With the cloud, investigators could access personal data and information by going directly to the tech companies that stored the data. To prevent leaks, officials pushed the courts to issue secrecy orders.
“Over the past 18 months, the U.S. government has required that we maintain secrecy regarding 2,576 legal demands, effectively silencing Microsoft from speaking to customers about warrants or other legal process seeking their data,” Smith said. “Notably and even surprisingly, 1,752 of these secrecy orders, or 68 percent of the total, contained no fixed end date at all. This means that we effectively are prohibited forever from telling our customers that the government has obtained their data.”
Microsoft is urging the government to adopt a new policy that “sets reasonable limitations on the use of these types of secrecy orders” and has asked Congress to play a role in finding and passing solutions to protect privacy rights while still meeting the needs of law enforcement.
“People have a right to know as soon as reasonably possible when the government serves a provider with a legal demand to access their records or emails,” Smith said. “Providers like Microsoft have a right to inform customers and be transparent with the public.”
This is the fourth time Microsoft has sued the government over privacy issues, according to Smith.
The first lawsuit led to a settlement that allowed the company to disclose the number of legal requests it receives. The second resulted in the government withdrawing a National Security Letter after the company challenged a non-disclosure order. The third challenged a government search warrant for the emails of a non-U.S. citizen living in Ireland. That case is pending in the U.S. Court of Appeals for the Second Circuit.
I say bravo, Microsoft – even if it is reasonable to question whether the company is acting in the best interests of its customers or in its own economic self interests.

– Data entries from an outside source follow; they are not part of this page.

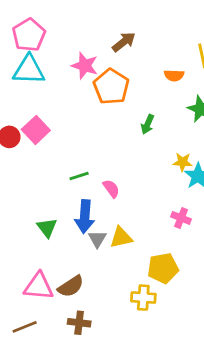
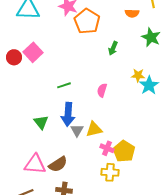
pink semicircle: (111, 189) -> (102, 90), moved, turned -128
pink cross: (181, 218) -> (107, 148), moved
yellow pentagon: (163, 268) -> (124, 151), turned -30

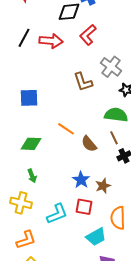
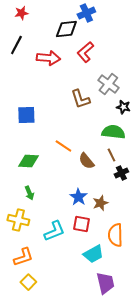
black line: (24, 38) -> (16, 45), moved

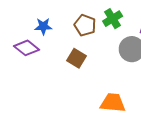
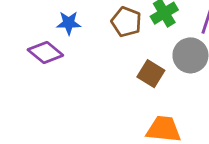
brown square: (77, 58) -> (151, 74), moved

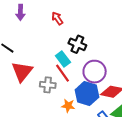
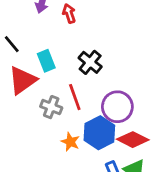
red arrow: (57, 18) -> (69, 13), moved
black cross: (77, 44) -> (90, 62), moved
cyan rectangle: (63, 59) -> (46, 61), moved

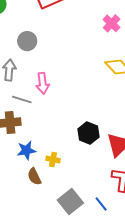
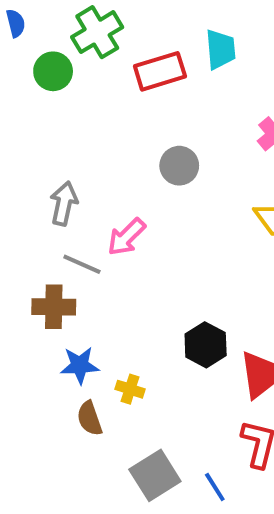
gray circle: (27, 41) -> (179, 166), moved
pink arrow: (43, 83) -> (126, 237), turned 45

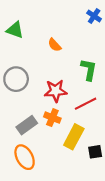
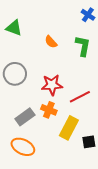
green L-shape: (89, 69) -> (83, 46), moved
orange ellipse: (25, 157) -> (23, 147), turned -35

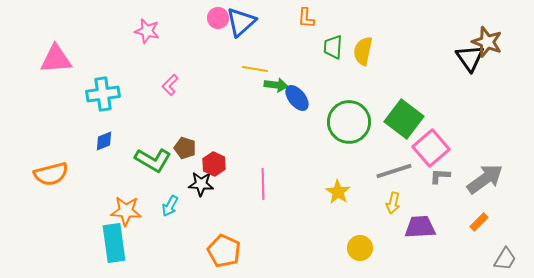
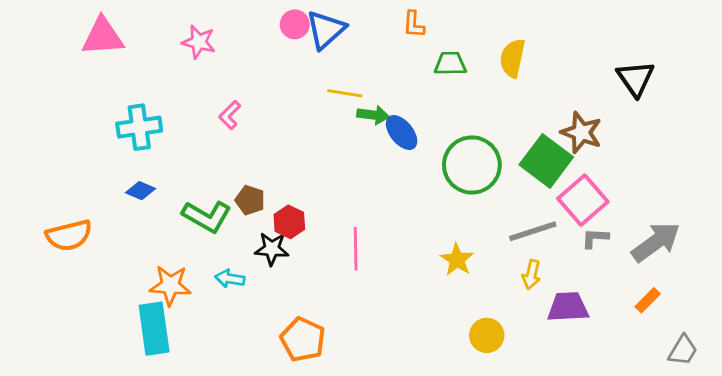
brown star: (487, 42) -> (581, 133), moved
green trapezoid: (333, 47) -> (450, 64), turned 85
yellow semicircle: (363, 51) -> (512, 58), moved
pink triangle: (56, 59) -> (103, 37), moved
blue diamond: (104, 141) -> (141, 191), turned 45
cyan arrow: (170, 206) -> (230, 279), turned 70

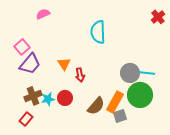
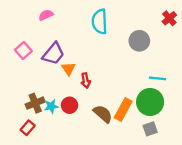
cyan semicircle: (98, 32) -> (100, 21), moved
purple trapezoid: (30, 64) -> (53, 54), moved
gray circle: (130, 73) -> (139, 41), moved
brown semicircle: (96, 106) -> (103, 114), turned -90
gray square: (120, 116) -> (150, 129), moved

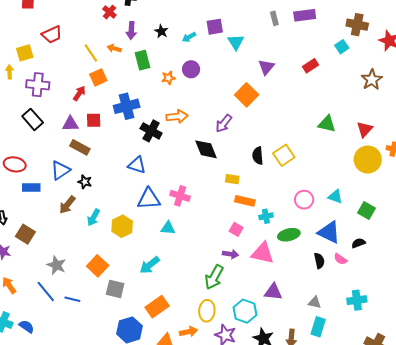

After all, Microsoft reportedly lost billions in business after revelations by Edward Snowden that the National Security Agency was using the cloud computing of some of America’s largest tech companies to spy on American and non-U.S. citizens.
Despite the tech companies’ assertions that they provide information on customers only when required by law, millions felt they could no longer trust their service providers to keep their secrets.
Whatever Microsoft’s motivations, people have a right to know when the government gains access to personal information they thought was secure.
Thanks to the lawsuit, it is government secrets about threats to our constitutional rights that are being exposed.